Required work:
Leave out the pictures and repeat everything else in the records exactly.

Provided data:
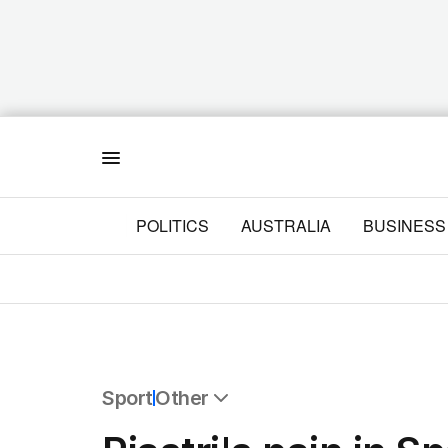
Menu
POLITICS
AUSTRALIA
BUSINESS
Sport
Other
All Sport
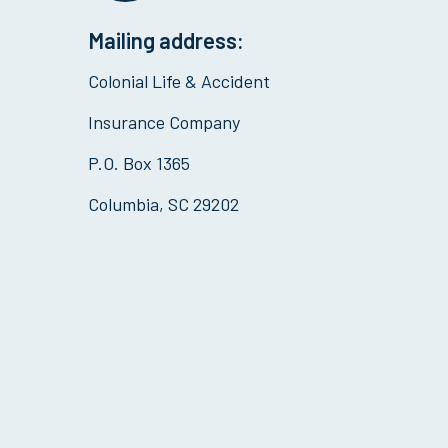
Mailing address:
Colonial Life & Accident
Insurance Company
P.O. Box 1365
Columbia, SC 29202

Response to this task:
Menu
POLITICS
AUSTRALIA
BUSINESS
Sport
Other
All Sport
Mailing address:
Colonial Life & Accident
Insurance Company
P.O. Box 1365
Columbia, SC 29202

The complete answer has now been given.